:: GIVEN PROBLEM A ::
Answer these from the remembrance of Jean below, one a line:
(i) What paint did Jean use on his models, and where was it bought?
(ii) What did the writer have for the CA&E #11 line car instead of plans?
(iii) On what did Jean and Nancy take their sailing cruises, and where did these travel?

:: TEXT SECTION ::
BEGIN

Jean and I first met at an East Penn Traction Club Meeting. Jean had scratch built a model of the CSS&SB 1100 line car along with the a companion reel car for himself. 

Being a fan of the CSS I asked Jean to build a model of the 1100 for me. 

This was the start of a long friendship in which Jean scratch built a few models for me. Jean's style of building models was with the roofs attached to the sides of the car. The floors were removable. Car interiors were either attached to the floors and/or built on false floors which were attached to the sides of the model. He would often make the entire interior from wood, including the seats.

I prefer models where the roofs removable and the sides attached to the floor. Jean was flexible and adaptable in what he did.  He would be sent a list of very specific instructions with plans and photos along with the parts and sometimes sub-assemblies for the model.  The parts included lost wax or soft metal castings while others were made from epoxy or plastic.

Jean painted models with a brush using artist acrylic paint purchased from the local Micheal's store. His brush strokes were so even and well applied, it was extremely difficult to tell the model was not air brush spray painted.

Jean was always up for a challenge.  A model of the CA&E #11 line car was requested. I didn't have plans but instead only photos. To me this model best demonstates Jean's talents.

Jean painted #11 in the final painted scheme as was the prototype. 

Jean included what he thought the interior of a line car should have.

Photos taken through the rear door window of the model.

The side doors could be closed just in case it was too cold outside.

Jean included all the roof detail with a working, rotating platform for the line crew. The sides of the platform open up.

Jean did all the work you saw in the photos with the exception of a method of attaching the roof to the model

Because of my requirement for the  roof to be removable, Jean shipped the "finished" model to me to have the balance of the electrical connections completed and well as a method of anchoring the roof to the balance of the model.

Jean had a dry humor. All I had to do is to mention three words to him - "Old Orchard Beach". This would provide 5 to 10 minutes of comments. It is one of those things you had to have experienced for Jean's comments to make sense.

Jean and Nancy would go on vacation by taking a sailing cruise on one of the schooners which would travel in and about the islands off the coast of Maine. Besides making model of trolley he also made ship and other models.

As taken from Jean obituary notice, "The family requests that flowers be omitted and a donation made to THE CONGREGATIONAL CHURCH OF GRAFTON, 30 GRAFTON COMMON, GRAFTON, MA 01519."

Jean may you have "Fair Winds and Following Seas".

END

:: EXERCISE MATERIALS ::

BEGIN

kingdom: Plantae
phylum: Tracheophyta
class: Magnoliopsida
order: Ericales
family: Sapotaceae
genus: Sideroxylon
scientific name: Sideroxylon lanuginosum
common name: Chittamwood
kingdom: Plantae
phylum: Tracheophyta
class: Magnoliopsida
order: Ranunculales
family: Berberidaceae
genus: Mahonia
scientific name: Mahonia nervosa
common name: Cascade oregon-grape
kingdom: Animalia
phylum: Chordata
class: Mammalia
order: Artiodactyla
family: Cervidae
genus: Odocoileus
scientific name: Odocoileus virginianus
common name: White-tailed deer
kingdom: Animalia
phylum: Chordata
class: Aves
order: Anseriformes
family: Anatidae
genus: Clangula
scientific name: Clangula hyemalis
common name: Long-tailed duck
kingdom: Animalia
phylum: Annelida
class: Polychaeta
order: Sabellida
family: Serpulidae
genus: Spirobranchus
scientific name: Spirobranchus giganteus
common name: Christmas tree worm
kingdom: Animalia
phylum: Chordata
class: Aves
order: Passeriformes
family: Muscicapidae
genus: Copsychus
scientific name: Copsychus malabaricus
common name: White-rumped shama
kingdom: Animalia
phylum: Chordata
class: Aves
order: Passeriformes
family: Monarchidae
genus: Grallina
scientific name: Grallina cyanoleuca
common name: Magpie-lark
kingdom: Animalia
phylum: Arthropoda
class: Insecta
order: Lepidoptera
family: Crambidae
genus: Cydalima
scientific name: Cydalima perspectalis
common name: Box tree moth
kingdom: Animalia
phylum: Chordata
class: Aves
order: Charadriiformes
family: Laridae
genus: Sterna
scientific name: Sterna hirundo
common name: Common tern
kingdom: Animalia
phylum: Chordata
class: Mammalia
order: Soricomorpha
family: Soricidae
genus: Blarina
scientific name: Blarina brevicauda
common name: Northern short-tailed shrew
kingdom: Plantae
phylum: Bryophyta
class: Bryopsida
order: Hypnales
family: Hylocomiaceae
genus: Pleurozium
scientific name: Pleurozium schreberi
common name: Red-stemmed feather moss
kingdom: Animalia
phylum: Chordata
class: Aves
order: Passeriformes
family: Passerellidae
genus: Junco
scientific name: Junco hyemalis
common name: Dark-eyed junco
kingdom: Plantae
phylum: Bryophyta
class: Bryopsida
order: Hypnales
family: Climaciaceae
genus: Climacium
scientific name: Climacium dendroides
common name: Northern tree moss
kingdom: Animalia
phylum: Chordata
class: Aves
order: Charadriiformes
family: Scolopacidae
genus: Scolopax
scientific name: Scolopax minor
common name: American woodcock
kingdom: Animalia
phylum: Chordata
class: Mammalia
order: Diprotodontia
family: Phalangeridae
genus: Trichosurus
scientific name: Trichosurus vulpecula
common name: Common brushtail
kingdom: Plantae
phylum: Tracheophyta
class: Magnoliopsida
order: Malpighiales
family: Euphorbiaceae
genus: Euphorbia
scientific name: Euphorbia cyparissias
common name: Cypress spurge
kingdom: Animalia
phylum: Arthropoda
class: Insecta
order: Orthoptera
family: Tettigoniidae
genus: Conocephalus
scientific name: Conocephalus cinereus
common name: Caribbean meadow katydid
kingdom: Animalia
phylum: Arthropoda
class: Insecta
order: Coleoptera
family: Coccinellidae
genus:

END

:: GIVEN PROBLEM B ::
Please recast the records from the line with "class: Polychaeta" to the line with "scientific name: Copsychus malabaricus", both included, as a JSON list of strings, one string per line and blank lines left out.

:: COMPLETE RESPONSE A ::
(i) Artist acrylic paint, bought from the local Micheal's store.
(ii) Only photos.
(iii) On schooners that traveled in and about the islands off the coast of Maine.

:: COMPLETE RESPONSE B ::
[
  "class: Polychaeta",
  "order: Sabellida",
  "family: Serpulidae",
  "genus: Spirobranchus",
  "scientific name: Spirobranchus giganteus",
  "common name: Christmas tree worm",
  "kingdom: Animalia",
  "phylum: Chordata",
  "class: Aves",
  "order: Passeriformes",
  "family: Muscicapidae",
  "genus: Copsychus",
  "scientific name: Copsychus malabaricus"
]